» **Work instructions**
Copy every line of text from the items below character for character, leaving out the pictures.
++++ Excerpted data ++++
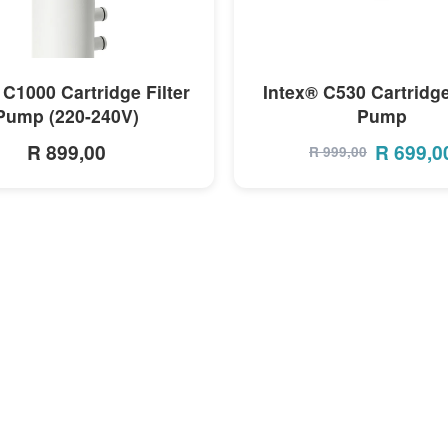
MORE INFO
MORE INFO
 C1000 Cartridge Filter
Intex® C530 Cartridge
Pump (220-240V)
Pump
R 899,00
R
699,0
R
999,00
++++
» **Reply to the task**
MORE INFO
MORE INFO
 C1000 Cartridge Filter
Intex® C530 Cartridge
Pump (220-240V)
Pump
R 899,00
R
699,0
R
999,00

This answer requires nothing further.